Arrivée au Québec en 2008, Sabine Monpierre a découvert les défis invisibles de l’intégration des Antillais français. Entre engagements communautaires et combats identitaires, elle est devenue une voix incontournable. Rencontre.


Des Antilles au Québec, un voyage initiatique
Originaire de Guadeloupe, Sabine Monpierre, a d’abord exercé dans le secteur du tourisme avant de s’établir au Québec avec sa famille. "Nous sommes arrivés avec 11 valises et une douzième invisible, celle qui contenait nos doutes, nos espoirs et nos souvenirs", confie-t-elle. Son arrivée a été marquée par une phase d’adaptation difficile, entre euphorie et questionnements. "J’ai vite compris qu’il ne suffisait pas de parler français pour se sentir pleinement intégré", se souvient-elle.

Un soutien indéfectible de son mari
Son époux, lui aussi originaire de Guadeloupe, a joué un rôle clé dans cette transition. Ayant étudié au Québec dans sa jeunesse, il connaissait déjà certaines réalités locales et a apporté un soutien précieux à sa famille. Pourtant, son propre parcours a été semé d’embûches : alors qu’il poursuivait ses études supérieures, il a dû interrompre son cursus pour accomplir son service militaire français, une obligation qui l’a contraint à mettre en pause ses ambitions académiques et professionnelles. "Cela a été une épreuve, mais il a su rebondir et nous avons construit ensemble notre avenir ici", explique Sabine Monpierre.
Un engagement ancré dans l’expérience
Confrontée aux défis de l’intégration, Sabine Monpierre s’est investie dans le milieu communautaire. "J’ai commencé à travailler avec des nouveaux arrivants allophones, tout en constatant que nous, francophones des Outre-mer, n’avions pas de soutien spécifique." Elle décide alors de retourner aux études en développement communautaire et en droit pour mieux comprendre et défendre les droits des populations vulnérables.
Une femme au service de la reconnaissance francophone
Aujourd’hui, Sabine Monpierre est une voix incontournable pour la reconnaissance des Antillais francophones au Québec. "Notre histoire est méconnue, nos parcours sont trop souvent invisibilisés", explique-t-elle. Grâce à son engagement, elle participe à de nombreux comités et plaide pour une meilleure prise en compte des spécificités des Antillais dans les politiques d’intégration. Son action lui a valu plusieurs distinctions, dont le prix Pour un Québec sans racisme en 2023.

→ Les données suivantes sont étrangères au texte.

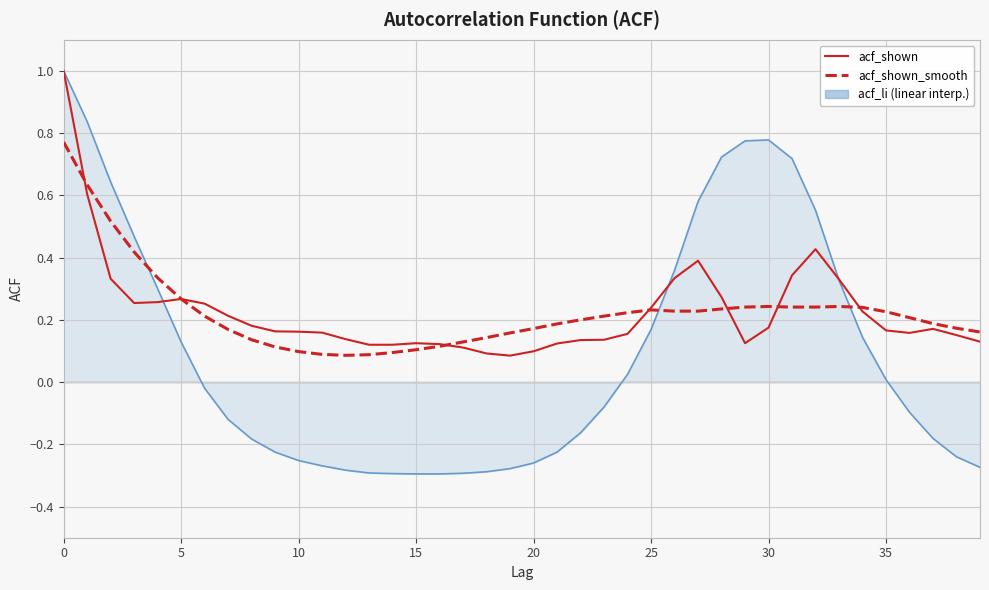

What is the greatest value displayed?

1.0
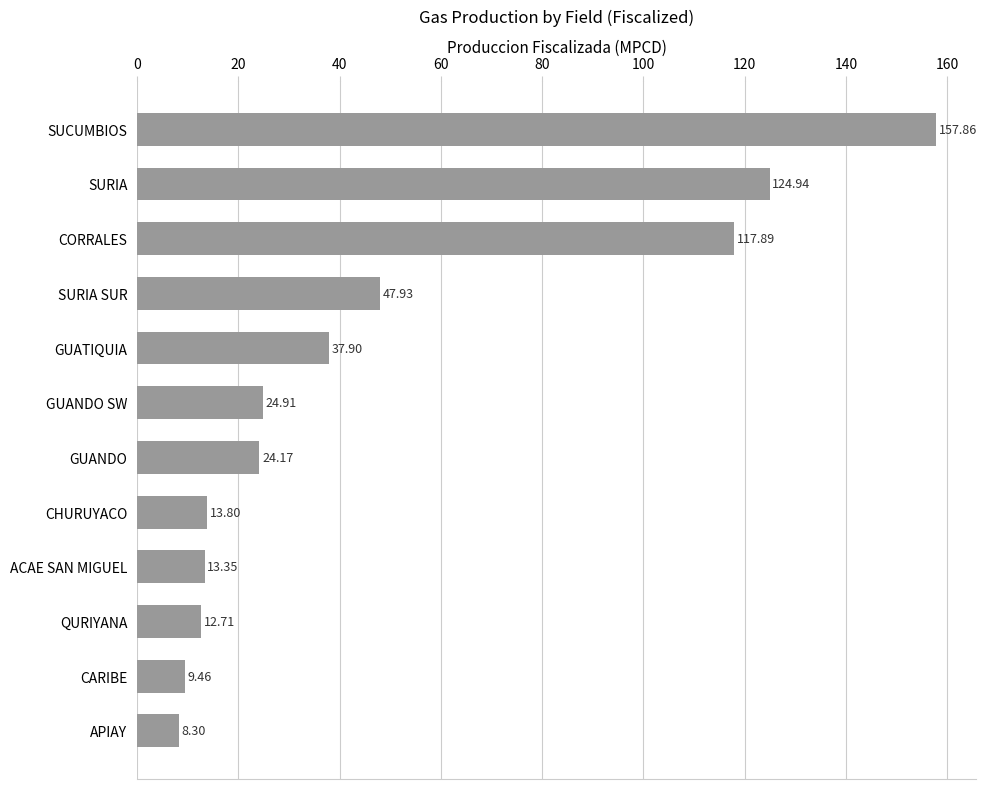

Between GUANDO and GUATIQUIA, which is larger?

GUATIQUIA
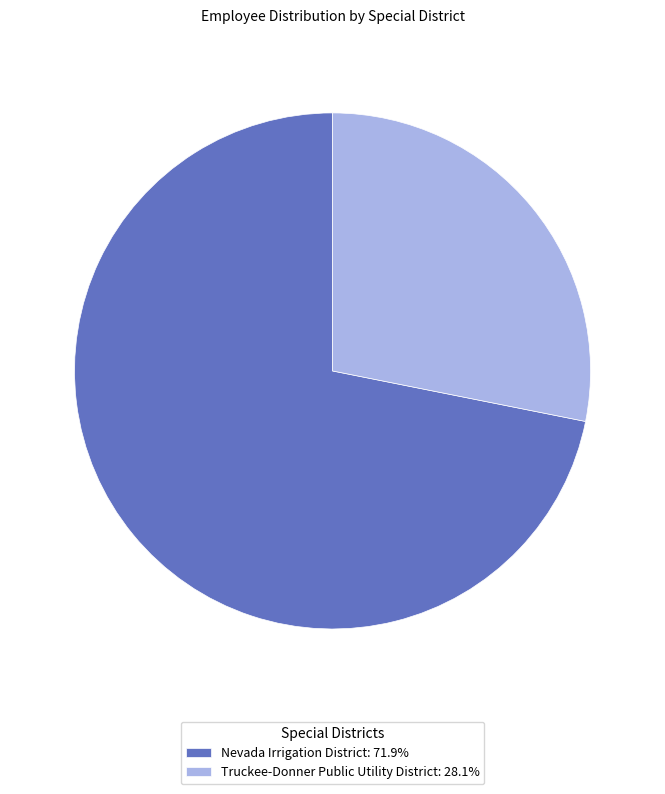

Is there any slice that represents more than half of the pie?

Yes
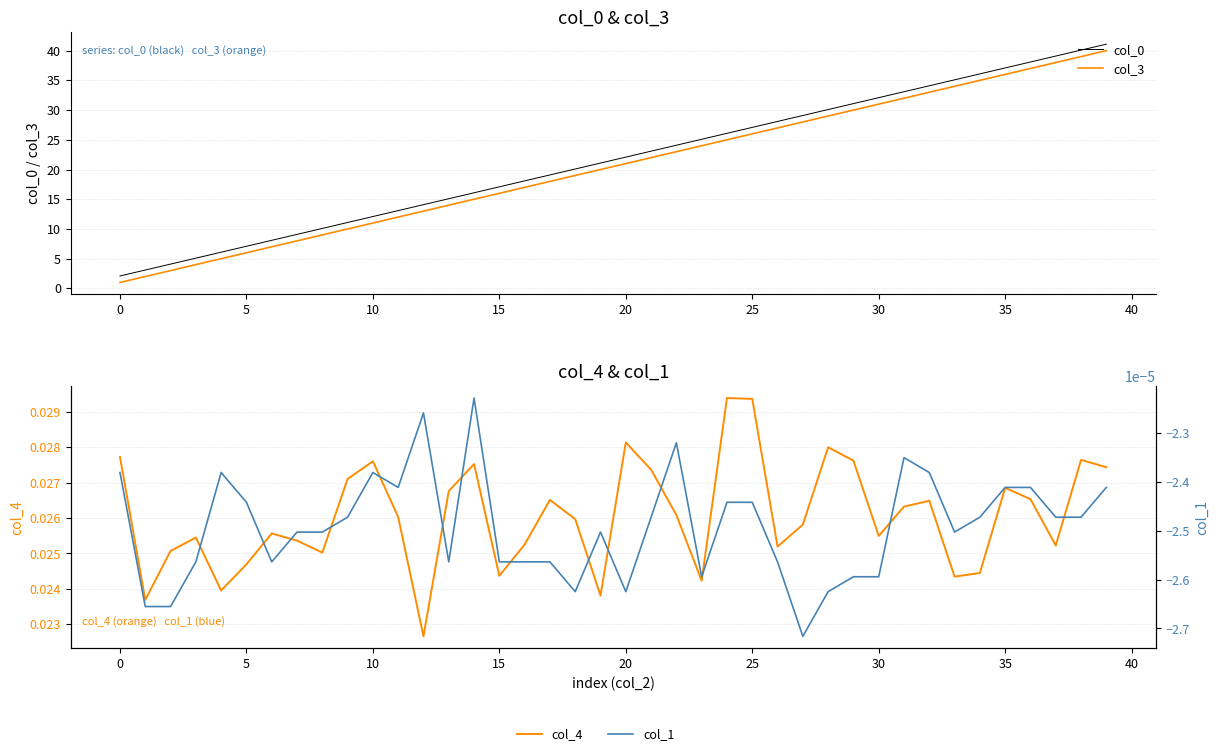

Rank the series at 21 from lowest to highest value.

col_1, col_4, col_3, col_0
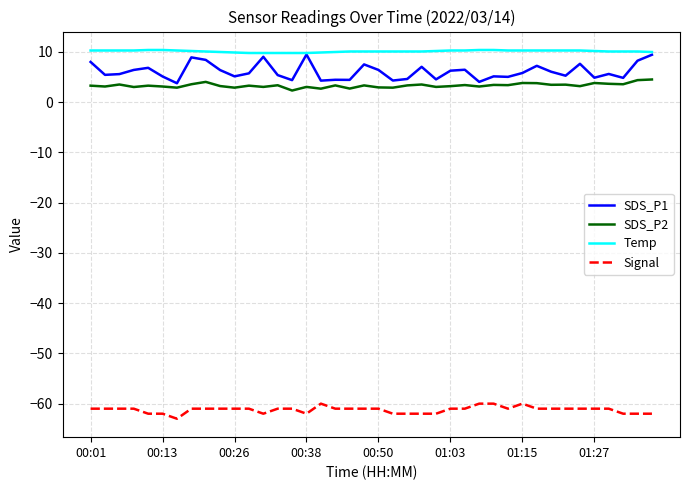

True or false: SDS_P1 has more than 2 interior local peaks.

True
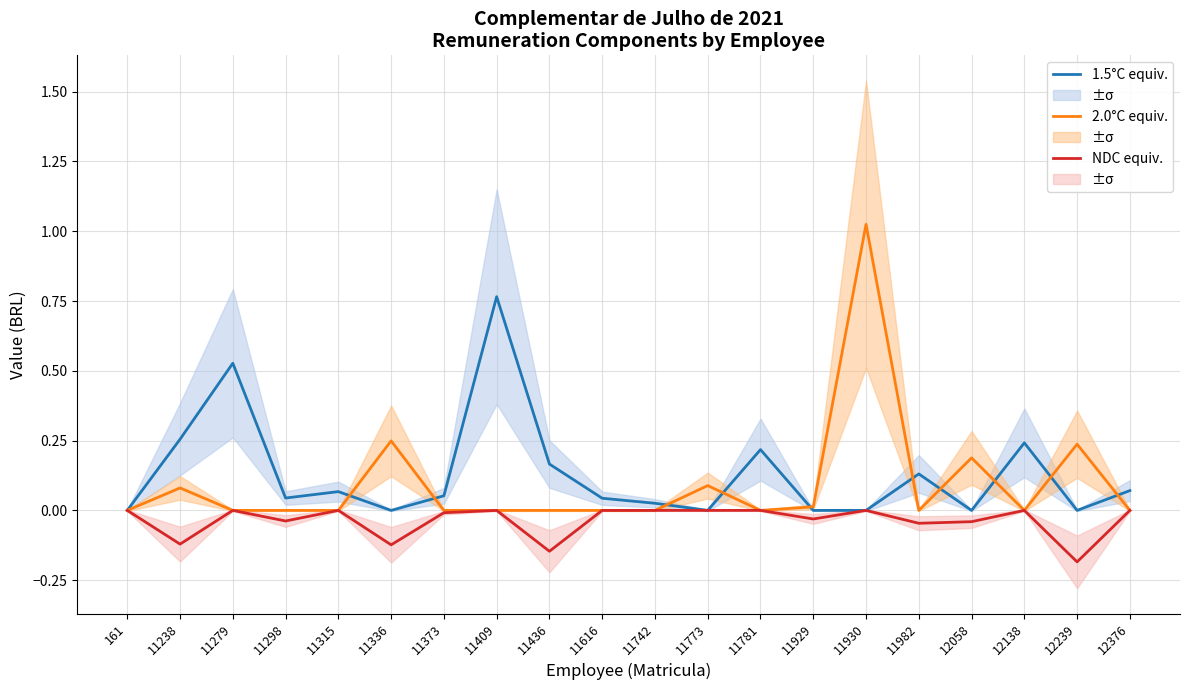

True or false: 1.5°C equiv. and NDC equiv. cross at least once.

False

Une transmission essentielle pour ses enfants
Mère de trois enfants, Sabine Monpierre accorde une importance capitale à la transmission de son héritage culturel. "Nous avons toujours veillé à ce qu’ils connaissent leurs racines, leur langue et leur histoire, mais leur intégration ici reste compliquée", explique-t-elle. Son aîné, arrivé à l’âge de 10 ans au Québec, a fait le choix de retourner en Guadeloupe, ressentant un décalage avec la société québécoise. "Il n’a jamais réussi à se sentir pleinement chez lui ici, les hivers étaient trop difficiles physiquement", confie-t-elle. Quant à ses plus jeunes enfants, ils s’interrogent sur leur identité. "L’intégration est un combat permanent, et je vois bien que ce n’est pas aussi simple que certains voudraient le croire."

Un regard tourné vers l’avenir
Après 17 ans au Québec, Sabine Monpierre a trouvé son équilibre, même si elle admet que l’intégration est un processus permanent. "Il m’arrive encore de devoir justifier qui je suis", confie-t-elle. Mais loin de se laisser décourager, elle poursuit son engagement avec détermination. "Si j’avais eu un organisme comme L’Arbre du voyageur à mon arrivée, mon parcours aurait été différent. Aujourd’hui, je veux être cette ressource pour les autres."
L'association Arbre du voyageur : une boussole pour les Antillais au Québec
Une femme, un combat, une inspiration
Sabine Monpierre incarne la résilience et l’engagement. Par son parcours, elle montre qu’au-delà des obstacles, il est possible de se réinventer et de créer du changement. Son histoire est celle d’une femme qui, entre Guadeloupe et Québec, a su bâtir des ponts et offrir une voix à ceux qui en avaient besoin.